• Material for this task
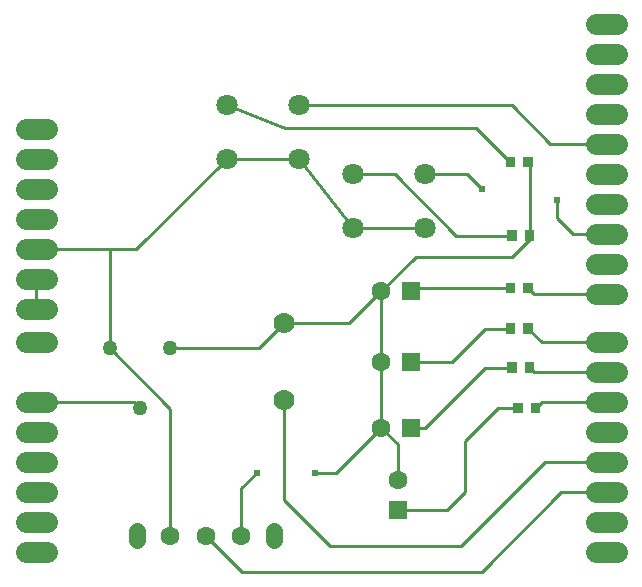
<source format=gtl>
G04 Layer: TopLayer*
G04 EasyEDA v6.4.25, 2021-11-23T19:48:26+05:30*
G04 6deea0fc31d746a092a9f6c351e50df0,9f4002972f33485ea6085689b454d61d,10*
G04 Gerber Generator version 0.2*
G04 Scale: 100 percent, Rotated: No, Reflected: No *
G04 Dimensions in millimeters *
G04 leading zeros omitted , absolute positions ,4 integer and 5 decimal *
%FSLAX45Y45*%
%MOMM*%

%ADD10C,0.2540*%
%ADD11C,0.6096*%
%ADD13C,1.7780*%
%ADD14C,1.2700*%
%ADD15C,1.8000*%
%ADD16C,1.6000*%
%ADD17R,1.6000X1.6000*%
%ADD18C,1.4000*%

%LPD*%
D10*
X3962400Y4216400D02*
G01*
X3987800Y4241800D01*
X4801463Y4241800D01*
X3962400Y3060700D02*
G01*
X4076700Y3060700D01*
X4584700Y3568700D01*
X4814168Y3568700D01*
X3848100Y2362200D02*
G01*
X4267200Y2362200D01*
X4419600Y2514600D01*
X4419600Y2946400D01*
X4699000Y3225800D01*
X4864963Y3225800D01*
X2222502Y2146300D02*
G01*
X2527300Y1841500D01*
X4559300Y1841500D01*
X5232400Y2514600D01*
X5613400Y2514600D01*
X2882900Y3294379D02*
G01*
X2882900Y2451100D01*
X3276600Y2057400D01*
X4381500Y2057400D01*
X5092700Y2768600D01*
X5613400Y2768600D01*
X5015636Y3225800D02*
G01*
X5066436Y3276600D01*
X5613400Y3276600D01*
X4964836Y3568700D02*
G01*
X5002936Y3530600D01*
X5613400Y3530600D01*
X4952136Y3898900D02*
G01*
X5066436Y3784600D01*
X5613400Y3784600D01*
X4952136Y4241800D02*
G01*
X5002936Y4191000D01*
X5613400Y4191000D01*
X787400Y3276600D02*
G01*
X1612900Y3276600D01*
X1663700Y3225800D01*
X1922503Y2146300D02*
G01*
X1922503Y3220996D01*
X1409700Y3733800D01*
X3962400Y3619500D02*
G01*
X4305300Y3619500D01*
X4584700Y3898900D01*
X4801463Y3898900D01*
X1917700Y3733800D02*
G01*
X2672079Y3733800D01*
X2882900Y3944620D01*
X2882900Y3944620D02*
G01*
X3436620Y3944620D01*
X3708400Y4216400D01*
X3708400Y4216400D02*
G01*
X4000500Y4508500D01*
X4813300Y4508500D01*
X4964836Y4660036D01*
X4964836Y4686300D01*
X3848100Y2616200D02*
G01*
X3848100Y2921000D01*
X3708400Y3060700D01*
X2522499Y2146300D02*
G01*
X2522499Y2547899D01*
X2654300Y2679700D01*
X3149600Y2679700D02*
G01*
X3327400Y2679700D01*
X3708400Y3060700D01*
X3708400Y3060700D02*
G01*
X3708400Y3619500D01*
X3708400Y3619500D02*
G01*
X3708400Y4216400D01*
X4076903Y4753406D02*
G01*
X3466896Y4753406D01*
X3010103Y5337606D02*
G01*
X2400096Y5337606D01*
X2400096Y5337606D02*
G01*
X1634489Y4572000D01*
X787400Y4572000D01*
X1409700Y3733800D02*
G01*
X1409700Y4572000D01*
X787400Y4064000D02*
G01*
X787400Y4318000D01*
X3010103Y5787593D02*
G01*
X4813300Y5787593D01*
X5139893Y5461000D01*
X5613400Y5461000D01*
X4076903Y5203393D02*
G01*
X4435906Y5203393D01*
X4559300Y5080000D01*
X5194300Y4991100D02*
G01*
X5194300Y4838700D01*
X5334000Y4699000D01*
X5613400Y4699000D01*
X4952136Y5308600D02*
G01*
X4964836Y5295900D01*
X4964836Y4686300D01*
X4814163Y4686300D02*
G01*
X4343400Y4686300D01*
X3822700Y5207000D01*
X3470503Y5207000D01*
X3466896Y5203393D01*
X3466896Y4753406D02*
G01*
X3466896Y4753406D01*
X3010103Y5337606D01*
X2400051Y5788660D02*
G01*
X2895600Y5600700D01*
X2895600Y5600700D01*
X4509363Y5600700D01*
X4801463Y5308600D01*
G36*
X4841798Y4285000D02*
G01*
X4841798Y4198599D01*
X4761151Y4198599D01*
X4761151Y4285000D01*
G37*
G36*
X4911801Y4285000D02*
G01*
X4911801Y4198599D01*
X4992448Y4198599D01*
X4992448Y4285000D01*
G37*
G36*
X4841798Y3942100D02*
G01*
X4841798Y3855699D01*
X4761151Y3855699D01*
X4761151Y3942100D01*
G37*
G36*
X4911801Y3942100D02*
G01*
X4911801Y3855699D01*
X4992448Y3855699D01*
X4992448Y3942100D01*
G37*
G36*
X4854498Y3611900D02*
G01*
X4854498Y3525499D01*
X4773851Y3525499D01*
X4773851Y3611900D01*
G37*
G36*
X4924501Y3611900D02*
G01*
X4924501Y3525499D01*
X5005148Y3525499D01*
X5005148Y3611900D01*
G37*
G36*
X4905298Y3269000D02*
G01*
X4905298Y3182599D01*
X4824651Y3182599D01*
X4824651Y3269000D01*
G37*
G36*
X4975301Y3269000D02*
G01*
X4975301Y3182599D01*
X5055948Y3182599D01*
X5055948Y3269000D01*
G37*
G36*
X4924501Y4643099D02*
G01*
X4924501Y4729500D01*
X5005148Y4729500D01*
X5005148Y4643099D01*
G37*
G36*
X4854498Y4643099D02*
G01*
X4854498Y4729500D01*
X4773851Y4729500D01*
X4773851Y4643099D01*
G37*
G36*
X4911801Y5265399D02*
G01*
X4911801Y5351800D01*
X4992448Y5351800D01*
X4992448Y5265399D01*
G37*
G36*
X4841798Y5265399D02*
G01*
X4841798Y5351800D01*
X4761151Y5351800D01*
X4761151Y5265399D01*
G37*
D13*
G01*
X2882900Y3294379D03*
G01*
X2882900Y3944620D03*
D14*
G01*
X1409700Y3733800D03*
G01*
X1917700Y3733800D03*
G01*
X1663700Y3225800D03*
D15*
G01*
X3010103Y5337606D03*
G01*
X2400096Y5337606D03*
G01*
X3010103Y5787593D03*
G01*
X2400096Y5787593D03*
G01*
X4076903Y4753406D03*
G01*
X3466896Y4753406D03*
G01*
X4076903Y5203393D03*
G01*
X3466896Y5203393D03*
D16*
G01*
X2522499Y2146300D03*
G01*
X2222500Y2146300D03*
G01*
X1922500Y2146300D03*
D17*
G01*
X3962400Y4216400D03*
D16*
G01*
X3708400Y4216400D03*
D17*
G01*
X3962400Y3619500D03*
D16*
G01*
X3708400Y3619500D03*
D17*
G01*
X3962400Y3060700D03*
D16*
G01*
X3708400Y3060700D03*
D17*
G01*
X3848100Y2362200D03*
D16*
G01*
X3848100Y2616200D03*
D11*
G01*
X3149600Y2679700D03*
G01*
X2654300Y2679700D03*
G01*
X4559300Y5080000D03*
G01*
X5194300Y4991100D03*
D13*
X876300Y5080000D02*
G01*
X698500Y5080000D01*
X876300Y4826000D02*
G01*
X698500Y4826000D01*
X876300Y4572000D02*
G01*
X698500Y4572000D01*
X876300Y4318000D02*
G01*
X698500Y4318000D01*
X876300Y4064000D02*
G01*
X698500Y4064000D01*
X876300Y3784600D02*
G01*
X698500Y3784600D01*
X876300Y3276600D02*
G01*
X698500Y3276600D01*
X876300Y3022600D02*
G01*
X698500Y3022600D01*
X876300Y2768600D02*
G01*
X698500Y2768600D01*
X876300Y2514600D02*
G01*
X698500Y2514600D01*
X876300Y2260600D02*
G01*
X698500Y2260600D01*
X876300Y2006600D02*
G01*
X698500Y2006600D01*
X5702300Y2006600D02*
G01*
X5524500Y2006600D01*
X5702300Y2260600D02*
G01*
X5524500Y2260600D01*
X5702300Y2514600D02*
G01*
X5524500Y2514600D01*
X5702300Y2768600D02*
G01*
X5524500Y2768600D01*
X5702300Y3022600D02*
G01*
X5524500Y3022600D01*
X5702300Y3276600D02*
G01*
X5524500Y3276600D01*
X5702300Y3530600D02*
G01*
X5524500Y3530600D01*
X5702300Y3784600D02*
G01*
X5524500Y3784600D01*
X5702300Y4191000D02*
G01*
X5524500Y4191000D01*
X5702300Y4445000D02*
G01*
X5524500Y4445000D01*
X5702300Y4699000D02*
G01*
X5524500Y4699000D01*
X5702300Y4953000D02*
G01*
X5524500Y4953000D01*
X5702300Y5207000D02*
G01*
X5524500Y5207000D01*
X5702300Y5461000D02*
G01*
X5524500Y5461000D01*
X5702300Y5715000D02*
G01*
X5524500Y5715000D01*
X5702300Y5969000D02*
G01*
X5524500Y5969000D01*
X5702300Y6223000D02*
G01*
X5524500Y6223000D01*
X5702300Y6477000D02*
G01*
X5524500Y6477000D01*
X876300Y5334000D02*
G01*
X698500Y5334000D01*
X876300Y5588000D02*
G01*
X698500Y5588000D01*
D18*
X1642490Y2106300D02*
G01*
X1642490Y2186299D01*
X2802483Y2106300D02*
G01*
X2802483Y2186299D01*
M02*

</source>
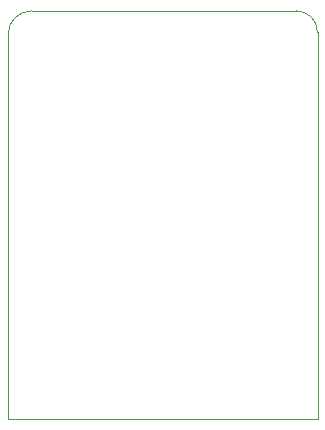
<source format=gbr>
G04 #@! TF.GenerationSoftware,KiCad,Pcbnew,(5.1.0-0)*
G04 #@! TF.CreationDate,2019-06-12T19:17:28-07:00*
G04 #@! TF.ProjectId,d1_mini_lite_sapflow_ti,64315f6d-696e-4695-9f6c-6974655f7361,rev?*
G04 #@! TF.SameCoordinates,Original*
G04 #@! TF.FileFunction,Profile,NP*
%FSLAX46Y46*%
G04 Gerber Fmt 4.6, Leading zero omitted, Abs format (unit mm)*
G04 Created by KiCad (PCBNEW (5.1.0-0)) date 2019-06-12 19:17:28*
%MOMM*%
%LPD*%
G04 APERTURE LIST*
%ADD10C,0.050000*%
G04 APERTURE END LIST*
D10*
X148800000Y-104600000D02*
G75*
G02X150600000Y-106400000I0J-1800000D01*
G01*
X124400000Y-106600000D02*
G75*
G02X126400000Y-104600000I2000000J0D01*
G01*
X150600000Y-139200000D02*
X124400000Y-139200000D01*
X150600000Y-106400000D02*
X150600000Y-139200000D01*
X126400000Y-104600000D02*
X148800000Y-104600000D01*
X124400000Y-139200000D02*
X124400000Y-106600000D01*
M02*

</source>
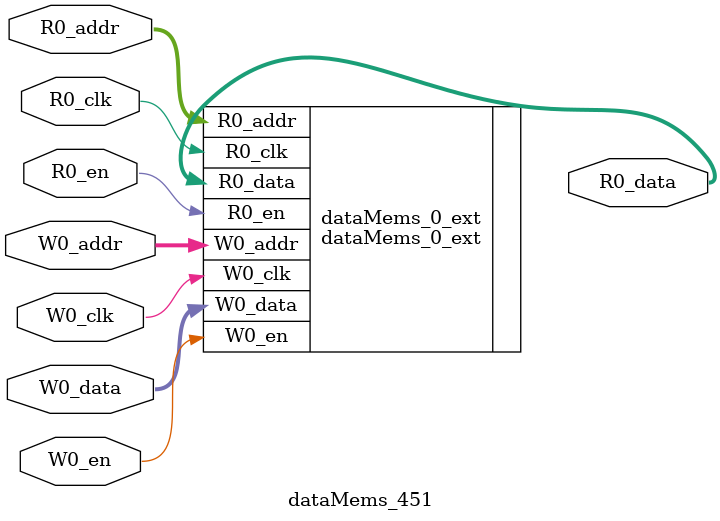
<source format=sv>
`ifndef RANDOMIZE
  `ifdef RANDOMIZE_REG_INIT
    `define RANDOMIZE
  `endif // RANDOMIZE_REG_INIT
`endif // not def RANDOMIZE
`ifndef RANDOMIZE
  `ifdef RANDOMIZE_MEM_INIT
    `define RANDOMIZE
  `endif // RANDOMIZE_MEM_INIT
`endif // not def RANDOMIZE

`ifndef RANDOM
  `define RANDOM $random
`endif // not def RANDOM

// Users can define 'PRINTF_COND' to add an extra gate to prints.
`ifndef PRINTF_COND_
  `ifdef PRINTF_COND
    `define PRINTF_COND_ (`PRINTF_COND)
  `else  // PRINTF_COND
    `define PRINTF_COND_ 1
  `endif // PRINTF_COND
`endif // not def PRINTF_COND_

// Users can define 'ASSERT_VERBOSE_COND' to add an extra gate to assert error printing.
`ifndef ASSERT_VERBOSE_COND_
  `ifdef ASSERT_VERBOSE_COND
    `define ASSERT_VERBOSE_COND_ (`ASSERT_VERBOSE_COND)
  `else  // ASSERT_VERBOSE_COND
    `define ASSERT_VERBOSE_COND_ 1
  `endif // ASSERT_VERBOSE_COND
`endif // not def ASSERT_VERBOSE_COND_

// Users can define 'STOP_COND' to add an extra gate to stop conditions.
`ifndef STOP_COND_
  `ifdef STOP_COND
    `define STOP_COND_ (`STOP_COND)
  `else  // STOP_COND
    `define STOP_COND_ 1
  `endif // STOP_COND
`endif // not def STOP_COND_

// Users can define INIT_RANDOM as general code that gets injected into the
// initializer block for modules with registers.
`ifndef INIT_RANDOM
  `define INIT_RANDOM
`endif // not def INIT_RANDOM

// If using random initialization, you can also define RANDOMIZE_DELAY to
// customize the delay used, otherwise 0.002 is used.
`ifndef RANDOMIZE_DELAY
  `define RANDOMIZE_DELAY 0.002
`endif // not def RANDOMIZE_DELAY

// Define INIT_RANDOM_PROLOG_ for use in our modules below.
`ifndef INIT_RANDOM_PROLOG_
  `ifdef RANDOMIZE
    `ifdef VERILATOR
      `define INIT_RANDOM_PROLOG_ `INIT_RANDOM
    `else  // VERILATOR
      `define INIT_RANDOM_PROLOG_ `INIT_RANDOM #`RANDOMIZE_DELAY begin end
    `endif // VERILATOR
  `else  // RANDOMIZE
    `define INIT_RANDOM_PROLOG_
  `endif // RANDOMIZE
`endif // not def INIT_RANDOM_PROLOG_

// Include register initializers in init blocks unless synthesis is set
`ifndef SYNTHESIS
  `ifndef ENABLE_INITIAL_REG_
    `define ENABLE_INITIAL_REG_
  `endif // not def ENABLE_INITIAL_REG_
`endif // not def SYNTHESIS

// Include rmemory initializers in init blocks unless synthesis is set
`ifndef SYNTHESIS
  `ifndef ENABLE_INITIAL_MEM_
    `define ENABLE_INITIAL_MEM_
  `endif // not def ENABLE_INITIAL_MEM_
`endif // not def SYNTHESIS

module dataMems_451(	// @[generators/ara/src/main/scala/UnsafeAXI4ToTL.scala:365:62]
  input  [4:0]  R0_addr,
  input         R0_en,
  input         R0_clk,
  output [66:0] R0_data,
  input  [4:0]  W0_addr,
  input         W0_en,
  input         W0_clk,
  input  [66:0] W0_data
);

  dataMems_0_ext dataMems_0_ext (	// @[generators/ara/src/main/scala/UnsafeAXI4ToTL.scala:365:62]
    .R0_addr (R0_addr),
    .R0_en   (R0_en),
    .R0_clk  (R0_clk),
    .R0_data (R0_data),
    .W0_addr (W0_addr),
    .W0_en   (W0_en),
    .W0_clk  (W0_clk),
    .W0_data (W0_data)
  );
endmodule


</source>
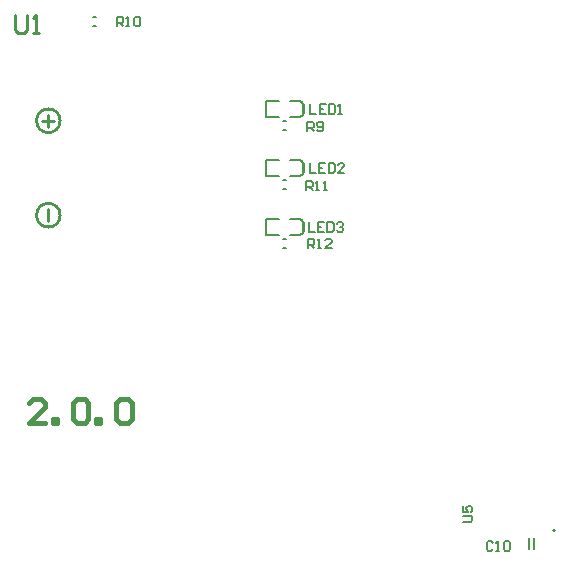
<source format=gbr>
%TF.GenerationSoftware,Altium Limited,Altium Designer,24.10.1 (45)*%
G04 Layer_Color=65535*
%FSLAX45Y45*%
%MOMM*%
%TF.SameCoordinates,5FB93C32-CF51-4A86-A7AC-1E4FFFE00694*%
%TF.FilePolarity,Positive*%
%TF.FileFunction,Legend,Top*%
%TF.Part,Single*%
G01*
G75*
%TA.AperFunction,NonConductor*%
%ADD26C,0.25400*%
%ADD27C,0.20000*%
%ADD28C,0.12700*%
%ADD29C,0.15000*%
%ADD30C,0.40000*%
D26*
X699999Y2900000D02*
G03*
X699999Y2900000I-100000J0D01*
G01*
Y3700000D02*
G03*
X699999Y3700000I-100000J0D01*
G01*
X599999Y2850000D02*
Y2950000D01*
X549999Y3700000D02*
X649999D01*
X599999Y3650000D02*
Y3750000D01*
X318433Y4596175D02*
Y4469217D01*
X343825Y4443825D01*
X394608D01*
X420000Y4469217D01*
Y4596175D01*
X470784Y4443825D02*
X521567D01*
X496176D01*
Y4596175D01*
X470784Y4570784D01*
D27*
X4890000Y229999D02*
G03*
X4890000Y229999I-10000J0D01*
G01*
D28*
X974760Y4580640D02*
X1005240D01*
X974760Y4499360D02*
X1005240D01*
X2584758Y3700639D02*
X2615238D01*
X2584758Y3619359D02*
X2615238D01*
X2734998Y3867499D02*
X2754998Y3847499D01*
Y3752499D02*
Y3847499D01*
X2749998Y3852499D02*
X2767498Y3834999D01*
X2752498Y3749999D02*
X2767498Y3764999D01*
X2734998Y3732499D02*
X2754998Y3752499D01*
X2644998Y3732499D02*
X2734998D01*
X2644998Y3867499D02*
X2734998D01*
X2444998Y3732499D02*
Y3867499D01*
Y3732499D02*
X2554998D01*
X2444998Y3867499D02*
X2554998D01*
X2767498Y3764999D02*
Y3834999D01*
X2584758Y2619361D02*
X2615238D01*
X2584758Y2700641D02*
X2615238D01*
X2584758Y3119362D02*
X2615238D01*
X2584758Y3200642D02*
X2615238D01*
X4707780Y72380D02*
Y167620D01*
X4672220Y72380D02*
Y167620D01*
X2767498Y3265002D02*
Y3335001D01*
X2444998Y3367502D02*
X2554998D01*
X2444998Y3232502D02*
X2554998D01*
X2444998D02*
Y3367502D01*
X2644998D02*
X2734998D01*
X2644998Y3232502D02*
X2734998D01*
X2754998Y3252501D01*
X2752498Y3250002D02*
X2767498Y3265002D01*
X2749998Y3352502D02*
X2767498Y3335001D01*
X2754998Y3252501D02*
Y3347502D01*
X2734998Y3367502D02*
X2754998Y3347502D01*
X2767498Y2765001D02*
Y2835001D01*
X2444998Y2867501D02*
X2554998D01*
X2444998Y2732501D02*
X2554998D01*
X2444998D02*
Y2867501D01*
X2644998D02*
X2734998D01*
X2644998Y2732501D02*
X2734998D01*
X2754998Y2752501D01*
X2752498Y2750001D02*
X2767498Y2765001D01*
X2749998Y2852501D02*
X2767498Y2835001D01*
X2754998Y2752501D02*
Y2847501D01*
X2734998Y2867501D02*
X2754998Y2847501D01*
D29*
X1180032Y4500013D02*
Y4579987D01*
X1220020D01*
X1233349Y4566658D01*
Y4540000D01*
X1220020Y4526671D01*
X1180032D01*
X1206690D02*
X1233349Y4500013D01*
X1260007D02*
X1286665D01*
X1273336D01*
Y4579987D01*
X1260007Y4566658D01*
X1326652D02*
X1339981Y4579987D01*
X1366639D01*
X1379968Y4566658D01*
Y4513342D01*
X1366639Y4500013D01*
X1339981D01*
X1326652Y4513342D01*
Y4566658D01*
X4110013Y303355D02*
X4176658D01*
X4189987Y316684D01*
Y343342D01*
X4176658Y356671D01*
X4110013D01*
Y436645D02*
Y383329D01*
X4150000D01*
X4136671Y409987D01*
Y423316D01*
X4150000Y436645D01*
X4176658D01*
X4189987Y423316D01*
Y396658D01*
X4176658Y383329D01*
X2793353Y3610012D02*
Y3689987D01*
X2833341D01*
X2846669Y3676658D01*
Y3650000D01*
X2833341Y3636670D01*
X2793353D01*
X2820011D02*
X2846669Y3610012D01*
X2873328Y3623341D02*
X2886657Y3610012D01*
X2913315D01*
X2926644Y3623341D01*
Y3676658D01*
X2913315Y3689987D01*
X2886657D01*
X2873328Y3676658D01*
Y3663328D01*
X2886657Y3650000D01*
X2926644D01*
X2816708Y3839986D02*
Y3760012D01*
X2870024D01*
X2949998Y3839986D02*
X2896682D01*
Y3760012D01*
X2949998D01*
X2896682Y3800000D02*
X2923340D01*
X2976656Y3839986D02*
Y3760012D01*
X3016643D01*
X3029972Y3773341D01*
Y3826658D01*
X3016643Y3839986D01*
X2976656D01*
X3056630Y3760012D02*
X3083288D01*
X3069960D01*
Y3839986D01*
X3056630Y3826658D01*
X2800030Y2620014D02*
Y2699988D01*
X2840018D01*
X2853347Y2686659D01*
Y2660001D01*
X2840018Y2646672D01*
X2800030D01*
X2826689D02*
X2853347Y2620014D01*
X2880005D02*
X2906663D01*
X2893334D01*
Y2699988D01*
X2880005Y2686659D01*
X2999966Y2620014D02*
X2946650D01*
X2999966Y2673330D01*
Y2686659D01*
X2986637Y2699988D01*
X2959979D01*
X2946650Y2686659D01*
X2783360Y3110015D02*
Y3189989D01*
X2823347D01*
X2836676Y3176660D01*
Y3150002D01*
X2823347Y3136673D01*
X2783360D01*
X2810018D02*
X2836676Y3110015D01*
X2863334D02*
X2889992D01*
X2876663D01*
Y3189989D01*
X2863334Y3176660D01*
X2929979Y3110015D02*
X2956637D01*
X2943308D01*
Y3189989D01*
X2929979Y3176660D01*
X2803379Y2839988D02*
Y2760014D01*
X2856695D01*
X2936669Y2839988D02*
X2883353D01*
Y2760014D01*
X2936669D01*
X2883353Y2800001D02*
X2910011D01*
X2963327Y2839988D02*
Y2760014D01*
X3003315D01*
X3016643Y2773343D01*
Y2826659D01*
X3003315Y2839988D01*
X2963327D01*
X3043302Y2826659D02*
X3056631Y2839988D01*
X3083289D01*
X3096618Y2826659D01*
Y2813330D01*
X3083289Y2800001D01*
X3069960D01*
X3083289D01*
X3096618Y2786672D01*
Y2773343D01*
X3083289Y2760014D01*
X3056631D01*
X3043302Y2773343D01*
X2813379Y3339989D02*
Y3260015D01*
X2866695D01*
X2946669Y3339989D02*
X2893353D01*
Y3260015D01*
X2946669D01*
X2893353Y3300002D02*
X2920011D01*
X2973327Y3339989D02*
Y3260015D01*
X3013315D01*
X3026643Y3273344D01*
Y3326660D01*
X3013315Y3339989D01*
X2973327D01*
X3106618Y3260015D02*
X3053301D01*
X3106618Y3313331D01*
Y3326660D01*
X3093289Y3339989D01*
X3066631D01*
X3053301Y3326660D01*
X4363348Y126658D02*
X4350019Y139987D01*
X4323361D01*
X4310032Y126658D01*
Y73342D01*
X4323361Y60013D01*
X4350019D01*
X4363348Y73342D01*
X4390006Y60013D02*
X4416665D01*
X4403336D01*
Y139987D01*
X4390006Y126658D01*
X4456652D02*
X4469981Y139987D01*
X4496639D01*
X4509968Y126658D01*
Y73342D01*
X4496639Y60013D01*
X4469981D01*
X4456652Y73342D01*
Y126658D01*
D30*
X573290Y1140000D02*
X440000D01*
X573290Y1273290D01*
Y1306613D01*
X539968Y1339935D01*
X473322D01*
X440000Y1306613D01*
X639935Y1140000D02*
Y1173322D01*
X673258D01*
Y1140000D01*
X639935D01*
X806548Y1306613D02*
X839871Y1339935D01*
X906516D01*
X939839Y1306613D01*
Y1173322D01*
X906516Y1140000D01*
X839871D01*
X806548Y1173322D01*
Y1306613D01*
X1006484Y1140000D02*
Y1173322D01*
X1039806D01*
Y1140000D01*
X1006484D01*
X1173097Y1306613D02*
X1206419Y1339935D01*
X1273065D01*
X1306387Y1306613D01*
Y1173322D01*
X1273065Y1140000D01*
X1206419D01*
X1173097Y1173322D01*
Y1306613D01*
%TF.MD5,69ce240570470e232e5c47f0c9b408a3*%
M02*

</source>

• Your instructions
Set down precisely the lines above between the line holding "X4176658Y383329D01*" and the line holding "Y2660001D01*", inclusive, and nothing beyond them.

• Solution below
X4176658Y383329D01*
X2793353Y3610012D02*
Y3689987D01*
X2833341D01*
X2846669Y3676658D01*
Y3650000D01*
X2833341Y3636670D01*
X2793353D01*
X2820011D02*
X2846669Y3610012D01*
X2873328Y3623341D02*
X2886657Y3610012D01*
X2913315D01*
X2926644Y3623341D01*
Y3676658D01*
X2913315Y3689987D01*
X2886657D01*
X2873328Y3676658D01*
Y3663328D01*
X2886657Y3650000D01*
X2926644D01*
X2816708Y3839986D02*
Y3760012D01*
X2870024D01*
X2949998Y3839986D02*
X2896682D01*
Y3760012D01*
X2949998D01*
X2896682Y3800000D02*
X2923340D01*
X2976656Y3839986D02*
Y3760012D01*
X3016643D01*
X3029972Y3773341D01*
Y3826658D01*
X3016643Y3839986D01*
X2976656D01*
X3056630Y3760012D02*
X3083288D01*
X3069960D01*
Y3839986D01*
X3056630Y3826658D01*
X2800030Y2620014D02*
Y2699988D01*
X2840018D01*
X2853347Y2686659D01*
Y2660001D01*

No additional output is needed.